Derided, disowned, and debated endlessly, David Lynch’s weird venture into big budget sci-fi spectacle (having turned down the chance to make Return Of the Jedi) is a most fascinating disaster of genre making.
On a storytelling level Frank Herbert’s swollen book, a thinly disguised allegory of the Arab control of oil supply, proved far too intricate and unwieldy to cohere into a sensible film. And Lynch wasn’t about to worry about it, wrapping the film in swathes of religious symbolism, and letting it devolve into a rare form of highly expensive gibberish. No matter which, of many, extended cuts you watch the yarn retains no holding logic. Even lovers of the book’s dense arcana — a universe of squabbling aristocratic families, mystical witches, messiahs, and emperors all vying for control of the necessary spice —found it impossible to follow.
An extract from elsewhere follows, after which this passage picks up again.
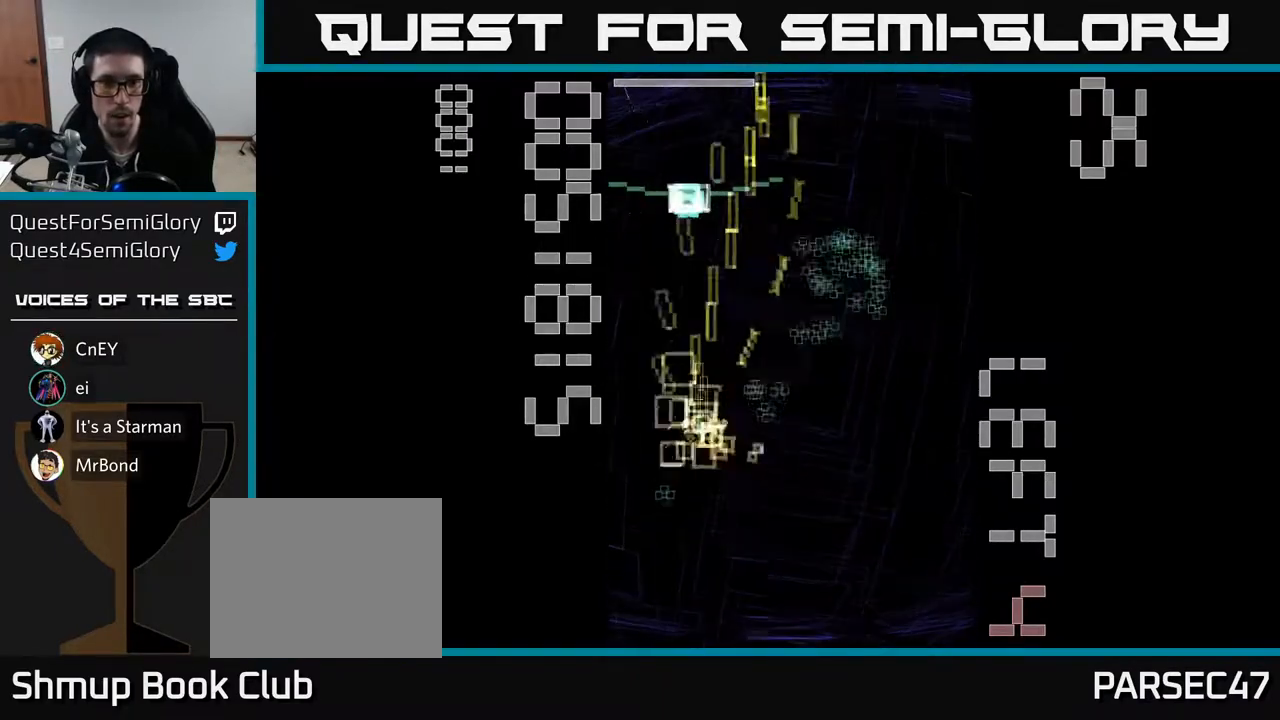
{"buttons": ["X", "R2", "DPAD_UP", "DPAD_LEFT"], "left_stick": "center", "events": [[17, "X", "down"], [33, "DPAD_DOWN", "down"], [67, "DPAD_RIGHT", "up"], [383, "DPAD_DOWN", "up"], [417, "DPAD_UP", "down"], [483, "DPAD_LEFT", "down"]]}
Yet, on another level, it isn’t without artistic merit. Story was never going to concern Lynch for long (making him a foolish choice for director), but he lends Herbert’s crowded mythos with its low-level fusion of the hi-tech and the Biblical, a vivid design. From the red-stained deserts (it was shot in Mexico) to the industrial horror of Harkonnen, to the great worms, giant phallic beasts coursing through Dune’s outback, the film has a surreal grace that draws you in. And the characters, as is Lynch’s wont, are rich and wild and amongst his funniest.
While MacLachlan’s hero-messiah Paul is bland, a good looking trope for the film’s peculiar destiny, Kenneth MacMillan has a whale of a time as the corpulent villain Baron Harkonnen, coated in suppurating boils as if his whole body oozed with his avaricious evil. Although, Sting in naught but a codpiece might have been an extravagance too far — the singer turned actor never fully recovered from the look.
Thus, it is hard to truly punish Dune. As a version of the book it remains hopeless (John Harrison’s TV mini-series made in 2000 does a far better job in adapting the book) but as a piece of outrageous sci-fi art, thrilling to its own excess, it is far more of a piece with Lynch’s idiosyncratic career, than he has made out.
It's not for everyone, but if you don't mind the brain-bending confusion of the plot and occasional feeling of '80s high camp, this isn't as bad as its detractors would have it.